As crianças têm sentido crítico e sentimento de justiça que se modificam consoante a idade.

“Olhem para mim” tem sido uma constante na vida das crianças.

Muitas vezes, quando lemos um conto dos irmãos Grimm, sentimos os medos, as angústias, a alegria do “mau” ter sido castigado.

Durante a leitura das histórias tradicionais, as crianças soltam os seus sentimentos, os seus medos, identificam-se com certas personagens, geralmente as “boas” e as que são “injustiçadas”.

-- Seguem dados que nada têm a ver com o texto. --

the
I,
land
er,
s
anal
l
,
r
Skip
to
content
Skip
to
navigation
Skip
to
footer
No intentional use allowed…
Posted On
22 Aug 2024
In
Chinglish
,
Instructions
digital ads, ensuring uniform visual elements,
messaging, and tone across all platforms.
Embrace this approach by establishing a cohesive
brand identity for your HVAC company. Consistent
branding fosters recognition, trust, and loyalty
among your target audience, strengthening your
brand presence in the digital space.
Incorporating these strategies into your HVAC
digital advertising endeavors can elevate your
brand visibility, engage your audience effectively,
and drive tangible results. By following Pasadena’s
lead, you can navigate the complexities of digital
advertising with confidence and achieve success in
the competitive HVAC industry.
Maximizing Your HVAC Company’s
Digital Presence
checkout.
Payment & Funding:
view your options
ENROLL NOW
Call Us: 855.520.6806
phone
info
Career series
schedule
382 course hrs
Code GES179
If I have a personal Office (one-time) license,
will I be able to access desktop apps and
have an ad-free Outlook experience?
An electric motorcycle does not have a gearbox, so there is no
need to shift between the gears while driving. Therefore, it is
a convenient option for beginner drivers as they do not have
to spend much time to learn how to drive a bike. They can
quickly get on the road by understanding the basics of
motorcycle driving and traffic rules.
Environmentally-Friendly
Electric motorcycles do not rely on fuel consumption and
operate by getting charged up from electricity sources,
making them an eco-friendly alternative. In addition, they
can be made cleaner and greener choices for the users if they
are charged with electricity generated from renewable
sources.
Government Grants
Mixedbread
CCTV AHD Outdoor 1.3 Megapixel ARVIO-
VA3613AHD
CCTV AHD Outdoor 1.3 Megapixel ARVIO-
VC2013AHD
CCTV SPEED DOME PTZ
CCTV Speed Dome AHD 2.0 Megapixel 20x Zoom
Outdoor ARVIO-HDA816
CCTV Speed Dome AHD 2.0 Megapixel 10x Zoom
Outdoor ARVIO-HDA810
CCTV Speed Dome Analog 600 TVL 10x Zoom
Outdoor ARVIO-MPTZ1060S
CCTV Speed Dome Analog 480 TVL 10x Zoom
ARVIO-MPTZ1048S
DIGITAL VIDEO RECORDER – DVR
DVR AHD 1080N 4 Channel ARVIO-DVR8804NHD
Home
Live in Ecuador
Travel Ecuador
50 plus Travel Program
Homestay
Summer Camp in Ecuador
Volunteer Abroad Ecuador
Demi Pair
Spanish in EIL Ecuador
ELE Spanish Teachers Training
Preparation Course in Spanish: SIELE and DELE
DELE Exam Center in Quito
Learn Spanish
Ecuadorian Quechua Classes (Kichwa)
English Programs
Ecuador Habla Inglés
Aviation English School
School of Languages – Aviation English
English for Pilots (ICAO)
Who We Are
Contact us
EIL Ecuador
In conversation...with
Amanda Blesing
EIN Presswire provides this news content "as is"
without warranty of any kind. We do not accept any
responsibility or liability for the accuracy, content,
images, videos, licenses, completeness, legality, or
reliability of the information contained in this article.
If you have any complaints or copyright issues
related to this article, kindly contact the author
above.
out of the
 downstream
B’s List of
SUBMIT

Não é por acaso que as histórias dos irmãos Grimm têm sido contadas através dos tempos!! São histórias recolhidas pela voz dos “antigos” que tinham o hábito de se juntarem, no fim do dia de trabalho, para transmitirem aos mais novos os valores culturais da sua comunidade.

As histórias começam sempre por “Era uma vez” para que as crianças sintam que os temas que são tratados não pertencem só ao tempo presente, que “Olhem para mim” tem sido uma constante na vida das crianças.

Ao ouvirem os contos não se sentem sozinhas com os seus problemas, percebem que há sempre uma maneira de os resolver, mas que é preciso encontrar esse caminho que as levará para mais perto do bem-estar.

Cada vez se torna mais difícil dar a atenção necessária às crianças. A vida fora de casa decorre envolta num turbilhão de acontecimentos e de preocupações.

Pobreza, riqueza, / emprego/desemprego, / álcool, drogas / falta de esperança, / família monoparental, família nuclear/ família alargada, /……..

Onde está a família que era o porto de abrigo para todos? Arrisco a dizer que é na  família, em muitos casos, que se assiste a maior negligência, a maior violência, ao maior mal-estar e neste ambiente quem Olha para Mim?